- **ASSIGNMENT**
Search the data for the word "우아한형제들" and copy every line where it occurs.

━━━ LISTED RECORDS ━━━

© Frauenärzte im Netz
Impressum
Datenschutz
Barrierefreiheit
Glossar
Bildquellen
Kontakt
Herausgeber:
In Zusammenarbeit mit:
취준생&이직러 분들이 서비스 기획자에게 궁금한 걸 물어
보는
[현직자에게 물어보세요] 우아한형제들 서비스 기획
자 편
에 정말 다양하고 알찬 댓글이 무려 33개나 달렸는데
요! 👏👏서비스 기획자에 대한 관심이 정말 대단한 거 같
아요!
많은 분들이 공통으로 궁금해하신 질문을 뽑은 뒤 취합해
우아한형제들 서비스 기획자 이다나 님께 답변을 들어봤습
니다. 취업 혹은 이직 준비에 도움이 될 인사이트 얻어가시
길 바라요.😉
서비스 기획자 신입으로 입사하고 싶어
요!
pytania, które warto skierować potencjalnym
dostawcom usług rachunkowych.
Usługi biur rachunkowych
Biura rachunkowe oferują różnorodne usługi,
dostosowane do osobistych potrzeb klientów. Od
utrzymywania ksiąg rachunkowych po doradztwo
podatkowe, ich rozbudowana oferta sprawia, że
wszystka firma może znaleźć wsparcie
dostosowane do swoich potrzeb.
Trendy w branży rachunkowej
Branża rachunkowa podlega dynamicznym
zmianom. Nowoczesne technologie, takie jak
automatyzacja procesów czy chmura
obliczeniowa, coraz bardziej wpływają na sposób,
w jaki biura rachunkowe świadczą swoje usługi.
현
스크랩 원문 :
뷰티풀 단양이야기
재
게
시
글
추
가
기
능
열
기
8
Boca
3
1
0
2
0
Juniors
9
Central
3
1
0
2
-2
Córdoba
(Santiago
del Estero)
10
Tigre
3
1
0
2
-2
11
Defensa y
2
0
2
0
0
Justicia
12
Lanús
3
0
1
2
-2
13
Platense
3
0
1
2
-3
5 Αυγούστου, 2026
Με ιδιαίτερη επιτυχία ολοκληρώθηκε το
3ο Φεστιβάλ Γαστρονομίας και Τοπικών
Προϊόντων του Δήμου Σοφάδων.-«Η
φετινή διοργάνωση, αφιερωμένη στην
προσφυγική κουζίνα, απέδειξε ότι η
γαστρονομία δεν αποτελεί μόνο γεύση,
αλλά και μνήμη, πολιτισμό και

━━━

- **THE COMPLETED TASK**
[현직자에게 물어보세요] 우아한형제들 서비스 기획
우아한형제들 서비스 기획자 이다나 님께 답변을 들어봤습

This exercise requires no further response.